The business of his life, like that of nature, is performed without tumult or noise: he neither fears danger nor provokes it; but from caution, not from cowardice; for captivity, wounds, and chains he looks upon as unreal terrors. He undertakes to do well that which he does. Arts are but the servants whom wisdom commands. He is cautious in doubtful cases, in prosperity temperate, and resolute in adversity; still making the best of every condition, and improving all occasions to make them serviceable to his fate.

Some accidents there are which, I confess, may affect him, but they cannot overthrow him; such as bodily pains, loss of children and friends, or the ruin and desolation of his country. One must be made of stone or iron not to be sensible of these calamities; and besides, it were no virtue to bear them if one did not feel them.
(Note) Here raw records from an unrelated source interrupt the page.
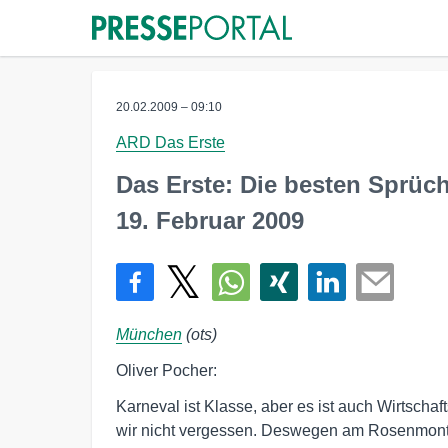
20.02.2009 – 09:10
ARD Das Erste
Das Erste: Die besten Sprüc
19. Februar 2009
München
(ots)
Oliver Pocher:
Karneval ist Klasse, aber es ist auch Wirtschaft
wir nicht vergessen. Deswegen am Rosenmonta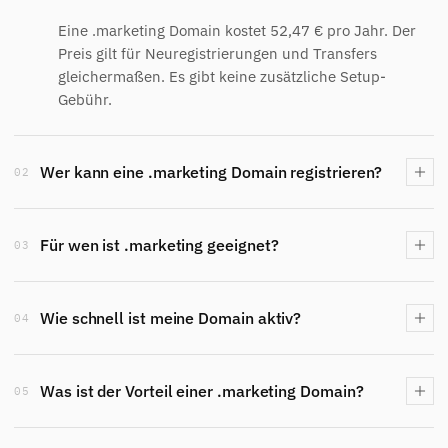
Eine .marketing Domain kostet 52,47 € pro Jahr. Der
Preis gilt für Neuregistrierungen und Transfers
gleichermaßen. Es gibt keine zusätzliche Setup-
Gebühr.
Wer kann eine .marketing Domain registrieren?
02
Für wen ist .marketing geeignet?
03
Wie schnell ist meine Domain aktiv?
04
Was ist der Vorteil einer .marketing Domain?
05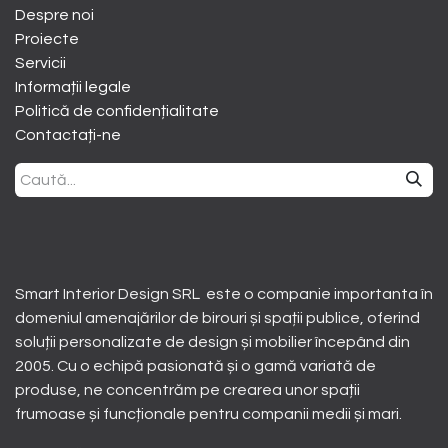
Despre noi
​Proiecte
Servicii
Informații legale
Politică de confidențialitate
Contactați-ne
Smart Interior Design SRL este o companie importanta în
domeniul amenajărilor de birouri și spații publice, oferind
soluții personalizate de design și mobilier începând din
2005. Cu o echipă pasionată și o gamă variată de
produse, ne concentrăm pe crearea unor spații
frumoase și funcționale pentru companii medii și mari.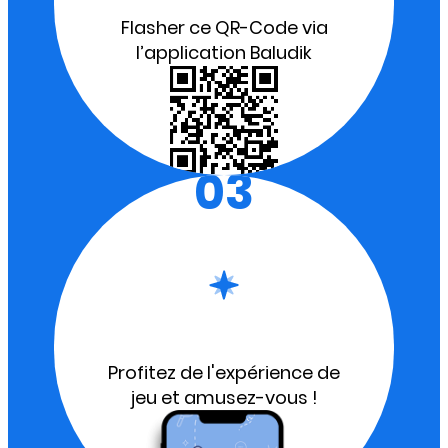
Flasher ce QR-Code via
l’application Baludik
03
Profitez de l'expérience de
jeu et amusez-vous !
There are three degrees of proficiency in the school of wisdom:

The first are those that come within the sight of it, but not up to it: they have learned what they ought to do, but they have not put their knowledge into practice; they are past the hazard of a relapse, but they are still in the clutches of disease; by which I mean an ill habit, that makes them over-eager upon things which are either not much to be desired, or not at all. A second sort are those that have conquered their appetite for a season, but are yet in fear of falling back. A third sort are those that are clear of many vices, but not of all. They are not covetous, but perhaps they are passionate; firm enough in some cases, but weak in others; perhaps despise death, and yet shrink at pain. There are diversities in wise men, but no inequalities; — one is more affable, another more ready, a third, a better speaker; but the felicity of them all is equal.